Dissertations, Theses, and Capstone Projects

Date of Degree

6-2017

Document Type

Dissertation

Degree Name

Ph.D.

Program

Urban Education

Advisor

Wendy Luttrell

Committee Members

Ofelia Garcia

Amita Gupta

Suzanne Carothers

Subject Categories

Early Childhood Education

Keywords

critical childhood studies, play, ethnography, agency, interdependency, intersectionality, early childhood, relational pedagogy

Abstract

This critical ethnographic exploration of play analyzes how preschool children use fantasy play to understand gender, race, and ethnicity as they navigate social hierarchies, power, and identity. Theoretically, I frame play as agentic social action, with particular attention to how micro-interactions within the childhood classroom push against larger macro-ideological and pedagogical discourses. My central focus is on children’s exercise of agency through fantasy play, which I argue does not take place within a separate children’s culture but is interdependent and interconnected with adult culture and adult-controlled social structures and ideologies within the relational space of the classroom. My dissertation research informs and advances child focused research methodology through what I have termed “play ethnography.” I find that children take up specific intersectional dispositions in fantasy play; rather than the intersections of oppression that Critical Race Theory proposes, I suggest that children find intersections of power, intersections of agency in which they can maintain or exert power.

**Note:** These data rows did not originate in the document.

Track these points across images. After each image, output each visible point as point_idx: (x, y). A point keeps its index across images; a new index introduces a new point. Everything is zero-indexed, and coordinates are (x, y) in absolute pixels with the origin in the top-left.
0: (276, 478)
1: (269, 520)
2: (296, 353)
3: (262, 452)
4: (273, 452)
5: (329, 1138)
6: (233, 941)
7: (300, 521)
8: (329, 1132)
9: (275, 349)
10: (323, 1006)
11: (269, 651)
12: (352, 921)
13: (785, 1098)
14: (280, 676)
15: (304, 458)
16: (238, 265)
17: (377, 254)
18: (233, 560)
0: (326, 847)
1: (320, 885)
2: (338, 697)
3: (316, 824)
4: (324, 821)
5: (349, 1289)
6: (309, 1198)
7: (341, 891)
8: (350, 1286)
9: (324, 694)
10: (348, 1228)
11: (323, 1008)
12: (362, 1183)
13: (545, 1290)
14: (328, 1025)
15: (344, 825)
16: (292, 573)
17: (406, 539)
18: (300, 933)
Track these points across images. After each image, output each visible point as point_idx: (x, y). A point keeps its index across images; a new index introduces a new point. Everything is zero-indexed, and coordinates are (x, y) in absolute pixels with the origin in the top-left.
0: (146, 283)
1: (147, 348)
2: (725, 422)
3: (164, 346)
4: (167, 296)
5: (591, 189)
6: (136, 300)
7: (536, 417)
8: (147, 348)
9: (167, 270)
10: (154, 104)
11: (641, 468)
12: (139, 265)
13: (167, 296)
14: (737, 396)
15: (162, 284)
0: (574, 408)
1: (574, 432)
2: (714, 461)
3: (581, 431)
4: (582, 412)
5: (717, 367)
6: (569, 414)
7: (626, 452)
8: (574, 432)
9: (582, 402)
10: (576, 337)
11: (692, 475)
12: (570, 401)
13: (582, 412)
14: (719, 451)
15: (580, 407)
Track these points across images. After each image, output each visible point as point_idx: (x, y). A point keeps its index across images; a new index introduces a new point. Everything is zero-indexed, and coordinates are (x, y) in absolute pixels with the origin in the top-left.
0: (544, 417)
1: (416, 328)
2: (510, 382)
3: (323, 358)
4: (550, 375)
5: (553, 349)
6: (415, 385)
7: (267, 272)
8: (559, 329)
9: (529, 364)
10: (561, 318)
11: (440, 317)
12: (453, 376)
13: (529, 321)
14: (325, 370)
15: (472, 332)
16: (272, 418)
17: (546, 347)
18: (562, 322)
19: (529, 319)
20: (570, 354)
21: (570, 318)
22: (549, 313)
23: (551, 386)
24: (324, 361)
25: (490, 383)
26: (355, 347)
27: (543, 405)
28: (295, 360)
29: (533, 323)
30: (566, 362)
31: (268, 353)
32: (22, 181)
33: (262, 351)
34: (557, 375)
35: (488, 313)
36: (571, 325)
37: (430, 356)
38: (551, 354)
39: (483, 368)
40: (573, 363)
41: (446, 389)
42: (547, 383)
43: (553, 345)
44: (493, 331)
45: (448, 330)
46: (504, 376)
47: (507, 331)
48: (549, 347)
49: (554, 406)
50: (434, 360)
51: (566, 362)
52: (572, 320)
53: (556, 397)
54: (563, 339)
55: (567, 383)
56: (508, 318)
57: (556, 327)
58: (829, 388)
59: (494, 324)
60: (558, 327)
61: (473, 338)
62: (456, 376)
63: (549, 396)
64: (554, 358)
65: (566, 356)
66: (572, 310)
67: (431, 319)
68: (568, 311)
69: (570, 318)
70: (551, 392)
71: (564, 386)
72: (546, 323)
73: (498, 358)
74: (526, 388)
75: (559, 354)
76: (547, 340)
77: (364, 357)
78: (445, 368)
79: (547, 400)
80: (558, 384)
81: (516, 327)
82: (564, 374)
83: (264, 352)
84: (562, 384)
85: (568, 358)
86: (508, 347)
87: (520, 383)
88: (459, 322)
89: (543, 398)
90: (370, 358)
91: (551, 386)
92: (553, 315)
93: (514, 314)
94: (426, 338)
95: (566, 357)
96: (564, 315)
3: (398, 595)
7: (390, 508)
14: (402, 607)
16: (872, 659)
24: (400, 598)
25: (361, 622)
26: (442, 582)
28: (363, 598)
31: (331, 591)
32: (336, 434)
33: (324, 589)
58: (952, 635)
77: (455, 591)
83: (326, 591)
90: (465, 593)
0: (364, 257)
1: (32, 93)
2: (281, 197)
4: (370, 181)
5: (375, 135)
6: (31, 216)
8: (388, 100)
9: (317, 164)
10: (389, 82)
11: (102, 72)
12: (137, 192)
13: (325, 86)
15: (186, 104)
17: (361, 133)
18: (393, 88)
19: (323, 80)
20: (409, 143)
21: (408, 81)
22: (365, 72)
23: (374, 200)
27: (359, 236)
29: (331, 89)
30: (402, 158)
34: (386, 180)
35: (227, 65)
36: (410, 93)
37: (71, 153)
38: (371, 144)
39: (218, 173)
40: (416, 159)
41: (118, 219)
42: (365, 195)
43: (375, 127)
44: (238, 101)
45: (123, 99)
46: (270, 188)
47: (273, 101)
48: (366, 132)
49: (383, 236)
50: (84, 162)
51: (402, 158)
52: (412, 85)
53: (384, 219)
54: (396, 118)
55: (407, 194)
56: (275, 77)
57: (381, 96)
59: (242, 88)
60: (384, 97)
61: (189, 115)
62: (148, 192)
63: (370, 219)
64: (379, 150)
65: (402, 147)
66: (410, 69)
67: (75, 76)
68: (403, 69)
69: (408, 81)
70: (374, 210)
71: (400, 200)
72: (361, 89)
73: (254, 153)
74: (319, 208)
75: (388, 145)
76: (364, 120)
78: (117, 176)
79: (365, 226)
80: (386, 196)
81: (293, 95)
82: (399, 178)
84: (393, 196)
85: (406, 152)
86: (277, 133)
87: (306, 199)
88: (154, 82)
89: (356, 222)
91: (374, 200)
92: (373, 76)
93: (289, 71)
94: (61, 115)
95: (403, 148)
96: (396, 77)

Exploring fantasy play in classrooms reflects the dynamics of the instructional, institutional, and structural forces that shape childhood. Play is a form of cultural and political agency, and when children’s play is ignored, children’s agency is ignored. When play is lost, limited, or denied to certain children, we lose what can be learned about children and the experience of childhood in the classroom environment, as well as how children’s play relates to and reflects larger societal patterns and complexities.